Figure e shows temperature-dependent μPL spectra, where the dot emission is seen to quench rapidly with increasing temperature and is fully suppressed above 60 K, indicating a low potential barrier for carrier escape from the QD. The upper panel of Figure f plots the integrated intensity of the QD emission and its ratio to the barrier emission. Presenting the results in terms of the ratio corrects for any possible misalignment of the sample as a result of the temperature increase. It is not possible to extract a reliable value for the activation energy of the QD PL quenching, but considering that the lowest-energy barrier emission, occurring at 778 nm, is only 24 meV above the dot-related peak, a relatively rapid decrease in the intensity of the QD emission is expected. Increasing the Al content of the AlGaAs NW surrounding the dot should result in a more stable emission. The lower panel of Figure f shows a plot of the temperature dependence of the line width of the QD single-exciton emission. At low temperature, the line width is much narrower, whilst it broadens with increasing temperature. This broadening is described reasonably well by a model in which carriers are scattered out of the ground state of the QD by acoustic phonons.[60] The activation energy associated with this model is the separation between the ground state and the first excited state of the QD. The value that is extracted from the fit to the experimental data is 3 meV. Nextnano simulations give the calculated separations of the ground and first excited QD states of 1 and 0.6 meV for electrons and holes, respectively, in reasonable agreement with the extracted energy of 3 meV. It is noted that the observed discrepancy between the experimentally extracted value and the simulated values of the separation energies can be attributed to crystal imperfections related to the GaAs QD and to the non-ideally abrupt NW/QD interfaces.
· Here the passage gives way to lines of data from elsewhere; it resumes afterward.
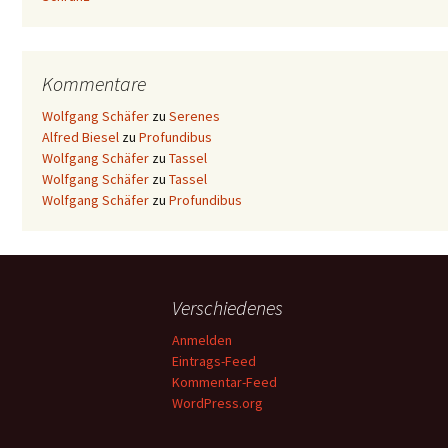
Kommentare
Wolfgang Schäfer
zu
Serenes
Alfred Biesel
zu
Profundibus
Wolfgang Schäfer
zu
Tassel
Wolfgang Schäfer
zu
Tassel
Wolfgang Schäfer
zu
Profundibus
Verschiedenes
Anmelden
Eintrags-Feed
Kommentar-Feed
WordPress.org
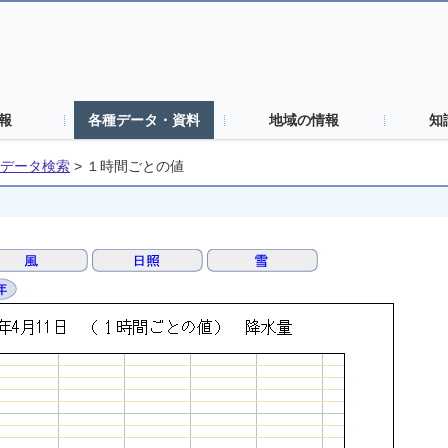
報
各種データ・資料
地域の情報
知
データ検索
>
１時間ごとの値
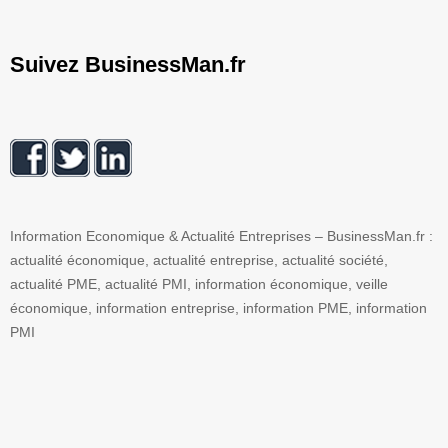
Suivez BusinessMan.fr
Information Economique & Actualité Entreprises – BusinessMan.fr :
actualité économique, actualité entreprise, actualité société,
actualité PME, actualité PMI, information économique, veille
économique, information entreprise, information PME, information
PMI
Details of the nextnano simulations are presented in Section S5 of the SI.

The current optical spectroscopy results for the NWQD structure show clear evidence for QD behavior at low temperatures. Emission from a spatially localized region is observed, with different excitonic recombination processes; these exhibit the expected saturation at high pump powers consistent with fully quantized states. The temperature dependence of the emission line width shows a behavior consistent with that expected for a QD. The results reveal a relatively large emission line width at low temperatures and a rapid quenching of the emission intensity with increasing temperature. The former most likely arises from fluctuating carrier occupancies in nearby defect states. Consequently, improving the crystal purity of the structures would minimize this effect and adding effective surface passivation layers would reduce the effects of surface states. Additionally, improved temperature stability would possibly result from the use of higher Al compositions in the shell of the NWs, since it is anticipated to lead to improvement of their emission properties.[61,62] However, further works are needed to unambiguously verify the aforementioned phenomenon.

Conclusions

In summary, MBE growth of self-catalyzed AlGaAs NWs, with and without a GaAs QD, and of varying Al content, on Si substrates has been reported. For low Al concentrations the NWs are vertically oriented, while increasing Al composition leads to complex morphologies. The spontaneous formation of an Al-rich AlGaAs shell is observed, with an inhomogeneous radial distribution of Al. The shell is thicker at the bottom of the NW and thins towards the NW tip; the opposite behavior is observed for the core. A strong RT emission and band-gap tunability from 1.50 to 1.72 eV is achieved by varying the Al composition between 10 and 30%. A GaAs/AlGaAs single dot-in-wire structure shows clear QD behavior, exhibiting spatially localized emission and both exciton and biexciton transitions. The exciton line width at 6 K is 490 μeV. These results demonstrate the potential of self-catalyzed AlGaAs NWs as the host for QD emitters for applications including single-photon sources and lasers.